OK, enough stage-setting: two weeks ago, while we were cleaning up the first floor in anticipation of the twenty-fifth anniversary of our wedding (hence, the twenty-fifth anniversary of receiving the gift Bowdoin mirror) Saturday pre-reaffirmation party — while no one was anywhere near the first-floor bathroom — the mirror spontaneously crashed to the floor. After 25 years of reflecting our life together, the mirror gave out and shattered.
But not precisely, because the mirror itself didn’t break. Nor, in fact, did the painted-glass illustration of the Bowdoin campus. In fact, it was impossible to tell exactly what was broken (apart from the sawtooth hanging apparatus), because all the broken glass was contained within the protective paper covering that sealed in the back of the mirror.
Well, it was an exceptionally busy day, so we set the mirror aside and worked on the other areas of the public rooms. We enjoyed a spectacular lasagna feast with our wonderful friends, and went ahead with the reaffirmation on Sunday morning.

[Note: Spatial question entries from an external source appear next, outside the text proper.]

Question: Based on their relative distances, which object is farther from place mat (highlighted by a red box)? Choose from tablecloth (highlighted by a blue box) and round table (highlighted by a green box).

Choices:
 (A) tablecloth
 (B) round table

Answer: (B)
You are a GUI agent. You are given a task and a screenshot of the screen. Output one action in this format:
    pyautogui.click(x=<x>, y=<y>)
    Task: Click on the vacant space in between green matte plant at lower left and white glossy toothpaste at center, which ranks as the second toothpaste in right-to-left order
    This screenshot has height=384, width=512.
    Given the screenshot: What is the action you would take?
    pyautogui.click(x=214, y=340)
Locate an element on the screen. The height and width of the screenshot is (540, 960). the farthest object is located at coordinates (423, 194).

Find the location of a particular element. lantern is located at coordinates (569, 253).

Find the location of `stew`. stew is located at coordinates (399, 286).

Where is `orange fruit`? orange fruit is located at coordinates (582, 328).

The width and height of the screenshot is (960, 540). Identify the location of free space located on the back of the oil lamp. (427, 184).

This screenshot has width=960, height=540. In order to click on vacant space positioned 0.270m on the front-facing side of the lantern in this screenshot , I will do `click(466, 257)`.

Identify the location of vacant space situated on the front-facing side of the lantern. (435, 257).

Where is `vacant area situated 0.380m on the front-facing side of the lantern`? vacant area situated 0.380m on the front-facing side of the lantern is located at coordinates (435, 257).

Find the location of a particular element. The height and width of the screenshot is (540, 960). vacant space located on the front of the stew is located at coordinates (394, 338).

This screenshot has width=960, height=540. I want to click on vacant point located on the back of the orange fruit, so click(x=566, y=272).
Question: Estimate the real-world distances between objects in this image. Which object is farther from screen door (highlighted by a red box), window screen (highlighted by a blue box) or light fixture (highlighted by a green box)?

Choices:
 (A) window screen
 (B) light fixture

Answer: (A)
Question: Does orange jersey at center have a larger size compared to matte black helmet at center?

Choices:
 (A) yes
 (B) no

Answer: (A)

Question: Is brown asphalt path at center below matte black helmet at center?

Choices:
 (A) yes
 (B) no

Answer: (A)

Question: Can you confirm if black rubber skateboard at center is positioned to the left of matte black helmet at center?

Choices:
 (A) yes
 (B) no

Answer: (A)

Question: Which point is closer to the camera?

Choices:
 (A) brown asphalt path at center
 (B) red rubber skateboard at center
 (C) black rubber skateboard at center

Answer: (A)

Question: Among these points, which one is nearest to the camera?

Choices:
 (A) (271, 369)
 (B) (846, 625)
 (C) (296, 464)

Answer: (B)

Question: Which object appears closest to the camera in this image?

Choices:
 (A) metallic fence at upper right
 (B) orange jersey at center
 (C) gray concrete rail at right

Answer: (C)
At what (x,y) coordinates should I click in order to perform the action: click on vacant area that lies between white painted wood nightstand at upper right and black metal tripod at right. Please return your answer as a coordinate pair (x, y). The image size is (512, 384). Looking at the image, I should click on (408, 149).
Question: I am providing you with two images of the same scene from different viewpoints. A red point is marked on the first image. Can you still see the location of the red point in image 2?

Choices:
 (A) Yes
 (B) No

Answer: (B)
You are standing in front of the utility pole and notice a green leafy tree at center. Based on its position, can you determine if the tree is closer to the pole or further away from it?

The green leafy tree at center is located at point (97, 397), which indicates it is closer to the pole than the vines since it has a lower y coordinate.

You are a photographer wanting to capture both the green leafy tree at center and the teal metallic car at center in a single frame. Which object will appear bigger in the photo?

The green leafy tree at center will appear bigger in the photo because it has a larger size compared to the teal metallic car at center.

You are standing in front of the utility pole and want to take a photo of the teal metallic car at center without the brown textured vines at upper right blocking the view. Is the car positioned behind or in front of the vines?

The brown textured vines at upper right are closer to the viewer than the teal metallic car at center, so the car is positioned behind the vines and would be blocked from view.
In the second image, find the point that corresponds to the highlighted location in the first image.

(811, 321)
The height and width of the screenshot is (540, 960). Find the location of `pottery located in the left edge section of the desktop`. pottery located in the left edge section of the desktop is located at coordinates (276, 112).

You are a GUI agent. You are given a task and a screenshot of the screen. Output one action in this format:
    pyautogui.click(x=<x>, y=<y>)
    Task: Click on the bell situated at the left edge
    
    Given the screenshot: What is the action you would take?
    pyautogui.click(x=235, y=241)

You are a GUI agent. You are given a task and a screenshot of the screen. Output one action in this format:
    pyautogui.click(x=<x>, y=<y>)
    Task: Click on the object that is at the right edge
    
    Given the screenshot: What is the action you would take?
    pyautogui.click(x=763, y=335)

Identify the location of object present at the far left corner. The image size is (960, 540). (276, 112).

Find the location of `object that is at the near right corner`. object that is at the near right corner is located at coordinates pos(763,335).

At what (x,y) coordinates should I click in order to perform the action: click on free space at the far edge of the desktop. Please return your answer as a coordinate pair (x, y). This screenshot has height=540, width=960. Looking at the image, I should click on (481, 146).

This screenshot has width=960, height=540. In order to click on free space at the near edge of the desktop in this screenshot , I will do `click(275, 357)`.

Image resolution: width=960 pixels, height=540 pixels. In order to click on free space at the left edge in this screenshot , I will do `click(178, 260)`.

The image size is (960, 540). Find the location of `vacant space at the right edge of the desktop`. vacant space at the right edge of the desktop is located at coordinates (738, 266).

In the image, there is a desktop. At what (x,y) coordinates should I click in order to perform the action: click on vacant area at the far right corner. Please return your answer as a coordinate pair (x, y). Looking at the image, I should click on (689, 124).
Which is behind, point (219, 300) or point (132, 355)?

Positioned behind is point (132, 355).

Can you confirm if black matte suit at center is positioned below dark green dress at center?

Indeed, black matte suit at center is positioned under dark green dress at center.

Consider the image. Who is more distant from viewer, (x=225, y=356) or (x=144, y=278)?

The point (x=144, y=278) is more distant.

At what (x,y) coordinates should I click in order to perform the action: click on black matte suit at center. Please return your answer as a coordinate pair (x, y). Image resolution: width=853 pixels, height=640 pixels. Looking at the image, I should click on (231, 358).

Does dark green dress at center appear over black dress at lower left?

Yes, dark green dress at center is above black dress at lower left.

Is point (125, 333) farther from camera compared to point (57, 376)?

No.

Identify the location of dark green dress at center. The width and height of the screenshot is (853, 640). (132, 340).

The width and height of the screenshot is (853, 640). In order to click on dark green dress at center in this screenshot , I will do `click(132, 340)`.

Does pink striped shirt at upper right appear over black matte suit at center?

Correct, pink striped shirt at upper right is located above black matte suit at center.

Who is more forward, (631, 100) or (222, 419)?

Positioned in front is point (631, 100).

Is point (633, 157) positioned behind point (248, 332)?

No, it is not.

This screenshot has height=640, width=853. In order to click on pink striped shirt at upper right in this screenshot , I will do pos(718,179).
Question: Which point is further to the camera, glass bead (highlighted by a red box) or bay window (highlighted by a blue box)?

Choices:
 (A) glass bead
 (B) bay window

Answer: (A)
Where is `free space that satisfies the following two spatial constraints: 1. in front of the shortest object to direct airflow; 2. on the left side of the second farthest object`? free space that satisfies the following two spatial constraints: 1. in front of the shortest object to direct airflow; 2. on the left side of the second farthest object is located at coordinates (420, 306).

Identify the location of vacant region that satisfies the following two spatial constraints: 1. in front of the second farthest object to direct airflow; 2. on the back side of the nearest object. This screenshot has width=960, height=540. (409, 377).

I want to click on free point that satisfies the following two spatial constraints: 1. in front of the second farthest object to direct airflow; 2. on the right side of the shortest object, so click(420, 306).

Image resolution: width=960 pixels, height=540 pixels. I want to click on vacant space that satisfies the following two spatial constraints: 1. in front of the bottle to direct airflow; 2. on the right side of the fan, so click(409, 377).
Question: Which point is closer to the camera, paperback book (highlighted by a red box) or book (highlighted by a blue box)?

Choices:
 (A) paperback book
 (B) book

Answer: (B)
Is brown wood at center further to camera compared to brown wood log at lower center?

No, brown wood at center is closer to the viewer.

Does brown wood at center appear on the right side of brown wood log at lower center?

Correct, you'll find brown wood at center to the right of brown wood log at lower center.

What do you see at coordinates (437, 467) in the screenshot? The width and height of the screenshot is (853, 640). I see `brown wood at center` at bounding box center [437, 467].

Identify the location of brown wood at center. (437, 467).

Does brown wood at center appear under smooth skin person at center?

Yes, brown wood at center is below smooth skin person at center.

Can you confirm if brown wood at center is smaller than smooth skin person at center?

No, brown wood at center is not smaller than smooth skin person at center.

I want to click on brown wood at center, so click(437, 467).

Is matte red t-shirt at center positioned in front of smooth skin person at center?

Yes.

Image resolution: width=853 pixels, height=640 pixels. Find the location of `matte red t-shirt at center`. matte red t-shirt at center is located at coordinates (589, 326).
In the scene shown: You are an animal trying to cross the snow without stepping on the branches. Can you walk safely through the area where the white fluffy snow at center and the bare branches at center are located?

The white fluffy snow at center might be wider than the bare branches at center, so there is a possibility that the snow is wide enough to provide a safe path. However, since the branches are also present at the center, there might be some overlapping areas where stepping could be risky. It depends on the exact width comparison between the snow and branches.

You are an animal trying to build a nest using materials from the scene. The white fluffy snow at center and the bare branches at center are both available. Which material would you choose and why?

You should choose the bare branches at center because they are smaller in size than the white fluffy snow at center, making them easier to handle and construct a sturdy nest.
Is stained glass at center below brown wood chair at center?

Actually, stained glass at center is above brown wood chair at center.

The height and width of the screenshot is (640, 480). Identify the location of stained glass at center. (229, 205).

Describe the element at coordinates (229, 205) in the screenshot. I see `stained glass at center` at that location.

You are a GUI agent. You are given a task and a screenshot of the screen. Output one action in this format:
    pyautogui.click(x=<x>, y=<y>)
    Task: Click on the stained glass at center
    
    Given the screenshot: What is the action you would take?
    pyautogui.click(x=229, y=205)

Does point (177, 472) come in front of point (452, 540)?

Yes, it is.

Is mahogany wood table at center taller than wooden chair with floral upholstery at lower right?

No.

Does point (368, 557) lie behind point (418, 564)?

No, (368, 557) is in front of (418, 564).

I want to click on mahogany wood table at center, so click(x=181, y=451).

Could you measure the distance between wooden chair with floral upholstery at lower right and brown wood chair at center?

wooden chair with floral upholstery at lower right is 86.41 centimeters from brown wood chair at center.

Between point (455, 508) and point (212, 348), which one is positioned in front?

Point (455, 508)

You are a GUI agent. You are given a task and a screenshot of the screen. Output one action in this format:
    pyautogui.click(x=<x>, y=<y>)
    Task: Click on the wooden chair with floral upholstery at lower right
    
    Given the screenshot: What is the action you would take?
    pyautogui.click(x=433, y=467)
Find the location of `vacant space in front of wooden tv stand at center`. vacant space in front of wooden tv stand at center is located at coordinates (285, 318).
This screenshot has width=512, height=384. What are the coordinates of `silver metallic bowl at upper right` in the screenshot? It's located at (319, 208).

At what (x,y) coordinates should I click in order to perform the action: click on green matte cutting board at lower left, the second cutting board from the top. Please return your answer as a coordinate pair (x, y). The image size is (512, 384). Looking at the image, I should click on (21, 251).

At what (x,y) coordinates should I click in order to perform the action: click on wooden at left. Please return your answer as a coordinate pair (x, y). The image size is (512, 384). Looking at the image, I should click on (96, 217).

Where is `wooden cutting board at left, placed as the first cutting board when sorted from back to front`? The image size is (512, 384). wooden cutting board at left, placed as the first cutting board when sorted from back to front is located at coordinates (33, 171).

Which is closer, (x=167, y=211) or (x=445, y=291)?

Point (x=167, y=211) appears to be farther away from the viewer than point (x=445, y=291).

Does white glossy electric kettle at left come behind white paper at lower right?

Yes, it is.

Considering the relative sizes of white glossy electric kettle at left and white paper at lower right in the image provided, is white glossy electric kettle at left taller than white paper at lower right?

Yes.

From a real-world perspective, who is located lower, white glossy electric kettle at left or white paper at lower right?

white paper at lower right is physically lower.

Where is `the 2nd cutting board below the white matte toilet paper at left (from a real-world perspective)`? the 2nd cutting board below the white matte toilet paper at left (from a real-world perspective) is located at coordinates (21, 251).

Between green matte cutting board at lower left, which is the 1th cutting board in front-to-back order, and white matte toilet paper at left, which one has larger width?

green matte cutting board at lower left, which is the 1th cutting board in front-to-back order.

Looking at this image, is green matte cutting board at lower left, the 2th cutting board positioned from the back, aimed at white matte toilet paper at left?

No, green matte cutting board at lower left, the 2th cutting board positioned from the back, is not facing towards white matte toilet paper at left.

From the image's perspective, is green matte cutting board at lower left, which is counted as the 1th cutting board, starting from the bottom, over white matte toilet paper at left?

Having set the mysteriously broken mirror aside in the hurly-burly of occasions and visitors, we tracked it down again a week later and brought it to our customary framery. They agreed with our suspicion, that a glass backing layer had splintered without affecting the mercury mirror. When they peeled away the paper protective layer, though, they found no backing at all for the mirror. Instead, the broken glass seemed to have been confined to the upper portion of the mirror: the painting of the college. But the picture of Bowdoin on the front of the mirror was intact; perhaps there had been a backing layer for the painting?
No; the framer carefully extracted several fragments of glass, and pointed out that the broken bits had themselves been painted. A double layer of Bowdoin? No; the images didn’t match. Then the framer found a large piece and said, “It’s from North Carolina.”
Margaret, who shares my loyalty to the Duke University we both attended, alertly cried out, “Not the University of North Carolina! We can’t have had a UNC mirror spying on our bathroom for 25 years!”
“No,” said the framer, “Here’s another piece.”
In other words: on our wedding day, we were given a mirror with a painting of our college alma mater, behind which picture lay a second painted image — this one, of an institution in which I would enroll five years later, and Margaret twenty-two years later.
The only way this could be weirder would involve a hidden connection to Yale Divinity School (AKMA ’86 and ’87) and Seabury (Margaret, ’03), but since only one of us attended each of those schools, I guess that the mysterious force of serendipity didn’t see fit to add those to our mirror.